━━━━━ DOCUMENT SOURCE
Publié le 24 août 2009, par
Depuis maintenant presque dix-sept ans, les éditions « Luce Wilquin » éclairent le paysage littéraire francophone. Cette maison d’édition qui entend promouvoir les textes de création écrits par des auteurs de confiance, offre une image atypique car très humaniste du monde de l’édition littéraire. Nous avons rencontré celle qui orchestre et unit ... Luce Wilquin. Calme mais déterminée, cette éditrice de proximité, tout en ayant permis à sa maison de se développer, a su préserver le côté artisanal et personnalisé d’un métier qu’elle envisage avant tout comme une façon de communiquer avec bonheur et passion : avec ses auteurs et ses lecteurs mais aussi avec les différents opérateurs de la grande chaîne du livre...
F.V. Fonder sa propre Maison d’Edition : cela en ferait rêver plus d’un ! En ce qui vous concerne, s’agissait-il d’un projet qui est devenu de plus en plus évident à force de travailler dans le monde de l’édition ou était-ce une façon pour vous de vous engager très concrètement en faveur de la défense de la littérature ?
L.W. Les deux à la fois, je pense. C’est vrai qu’au départ, il y a chez moi un amour de la lecture et de la littérature assez immodéré. Je savais lire dès cinq ans, je dévorais les livres qui m’entouraient et qui faisaient d’ailleurs partie de notre environnement familial.
━━━━━━━━━━
ÉNONCÉ RÉDIGÉ 1: Recopiez intégralement l'entretien sur les éditions Luce Wilquin.
ÉNONCÉ RÉDIGÉ 2: Transformez en tableau Markdown la partie des fiches qui s'ouvre sur leur première ligne et se termine par la ligne contenant « scientific name: Terminalia oblonga », ces deux lignes comprises. Utilisez les colonnes « N° » et « Ligne » et laissez de côté les lignes vides.
━━━━━ DONNÉES FOURNIES
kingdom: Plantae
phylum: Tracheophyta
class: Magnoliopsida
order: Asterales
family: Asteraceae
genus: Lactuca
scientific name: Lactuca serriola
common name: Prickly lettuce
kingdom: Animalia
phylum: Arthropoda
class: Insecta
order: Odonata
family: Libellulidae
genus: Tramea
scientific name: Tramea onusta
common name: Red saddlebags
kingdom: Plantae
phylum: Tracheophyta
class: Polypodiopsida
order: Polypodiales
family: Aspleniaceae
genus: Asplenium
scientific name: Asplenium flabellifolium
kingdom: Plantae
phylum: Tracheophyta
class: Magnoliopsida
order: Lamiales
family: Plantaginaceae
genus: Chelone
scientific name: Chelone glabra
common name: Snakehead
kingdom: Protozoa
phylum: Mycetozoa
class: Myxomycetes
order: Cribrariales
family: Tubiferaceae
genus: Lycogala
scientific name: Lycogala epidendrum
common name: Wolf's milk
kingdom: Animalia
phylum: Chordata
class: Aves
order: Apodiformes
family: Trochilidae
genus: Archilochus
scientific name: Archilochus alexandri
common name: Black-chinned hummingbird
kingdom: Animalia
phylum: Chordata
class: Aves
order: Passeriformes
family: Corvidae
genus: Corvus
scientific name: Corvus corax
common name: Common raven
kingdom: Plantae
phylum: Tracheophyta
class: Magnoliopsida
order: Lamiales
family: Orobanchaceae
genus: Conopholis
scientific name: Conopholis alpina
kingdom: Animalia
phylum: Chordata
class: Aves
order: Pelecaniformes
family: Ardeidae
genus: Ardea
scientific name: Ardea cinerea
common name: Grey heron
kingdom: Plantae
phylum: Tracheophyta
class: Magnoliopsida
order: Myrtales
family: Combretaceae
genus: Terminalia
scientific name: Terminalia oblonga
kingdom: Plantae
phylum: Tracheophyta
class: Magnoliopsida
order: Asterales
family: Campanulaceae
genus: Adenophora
━━━━━━━━━━
RÉPONSE ATTENDUE 1:
Publié le 24 août 2009, par
Depuis maintenant presque dix-sept ans, les éditions « Luce Wilquin » éclairent le paysage littéraire francophone. Cette maison d’édition qui entend promouvoir les textes de création écrits par des auteurs de confiance, offre une image atypique car très humaniste du monde de l’édition littéraire. Nous avons rencontré celle qui orchestre et unit ... Luce Wilquin. Calme mais déterminée, cette éditrice de proximité, tout en ayant permis à sa maison de se développer, a su préserver le côté artisanal et personnalisé d’un métier qu’elle envisage avant tout comme une façon de communiquer avec bonheur et passion : avec ses auteurs et ses lecteurs mais aussi avec les différents opérateurs de la grande chaîne du livre...
F.V. Fonder sa propre Maison d’Edition : cela en ferait rêver plus d’un ! En ce qui vous concerne, s’agissait-il d’un projet qui est devenu de plus en plus évident à force de travailler dans le monde de l’édition ou était-ce une façon pour vous de vous engager très concrètement en faveur de la défense de la littérature ?
L.W. Les deux à la fois, je pense. C’est vrai qu’au départ, il y a chez moi un amour de la lecture et de la littérature assez immodéré. Je savais lire dès cinq ans, je dévorais les livres qui m’entouraient et qui faisaient d’ailleurs partie de notre environnement familial.

RÉPONSE ATTENDUE 2:
| N° | Ligne |
|---|---|
| 1 | kingdom: Plantae |
| 2 | phylum: Tracheophyta |
| 3 | class: Magnoliopsida |
| 4 | order: Asterales |
| 5 | family: Asteraceae |
| 6 | genus: Lactuca |
| 7 | scientific name: Lactuca serriola |
| 8 | common name: Prickly lettuce |
| 9 | kingdom: Animalia |
| 10 | phylum: Arthropoda |
| 11 | class: Insecta |
| 12 | order: Odonata |
| 13 | family: Libellulidae |
| 14 | genus: Tramea |
| 15 | scientific name: Tramea onusta |
| 16 | common name: Red saddlebags |
| 17 | kingdom: Plantae |
| 18 | phylum: Tracheophyta |
| 19 | class: Polypodiopsida |
| 20 | order: Polypodiales |
| 21 | family: Aspleniaceae |
| 22 | genus: Asplenium |
| 23 | scientific name: Asplenium flabellifolium |
| 24 | kingdom: Plantae |
| 25 | phylum: Tracheophyta |
| 26 | class: Magnoliopsida |
| 27 | order: Lamiales |
| 28 | family: Plantaginaceae |
| 29 | genus: Chelone |
| 30 | scientific name: Chelone glabra |
| 31 | common name: Snakehead |
| 32 | kingdom: Protozoa |
| 33 | phylum: Mycetozoa |
| 34 | class: Myxomycetes |
| 35 | order: Cribrariales |
| 36 | family: Tubiferaceae |
| 37 | genus: Lycogala |
| 38 | scientific name: Lycogala epidendrum |
| 39 | common name: Wolf's milk |
| 40 | kingdom: Animalia |
| 41 | phylum: Chordata |
| 42 | class: Aves |
| 43 | order: Apodiformes |
| 44 | family: Trochilidae |
| 45 | genus: Archilochus |
| 46 | scientific name: Archilochus alexandri |
| 47 | common name: Black-chinned hummingbird |
| 48 | kingdom: Animalia |
| 49 | phylum: Chordata |
| 50 | class: Aves |
| 51 | order: Passeriformes |
| 52 | family: Corvidae |
| 53 | genus: Corvus |
| 54 | scientific name: Corvus corax |
| 55 | common name: Common raven |
| 56 | kingdom: Plantae |
| 57 | phylum: Tracheophyta |
| 58 | class: Magnoliopsida |
| 59 | order: Lamiales |
| 60 | family: Orobanchaceae |
| 61 | genus: Conopholis |
| 62 | scientific name: Conopholis alpina |
| 63 | kingdom: Animalia |
| 64 | phylum: Chordata |
| 65 | class: Aves |
| 66 | order: Pelecaniformes |
| 67 | family: Ardeidae |
| 68 | genus: Ardea |
| 69 | scientific name: Ardea cinerea |
| 70 | common name: Grey heron |
| 71 | kingdom: Plantae |
| 72 | phylum: Tracheophyta |
| 73 | class: Magnoliopsida |
| 74 | order: Myrtales |
| 75 | family: Combretaceae |
| 76 | genus: Terminalia |
| 77 | scientific name: Terminalia oblonga |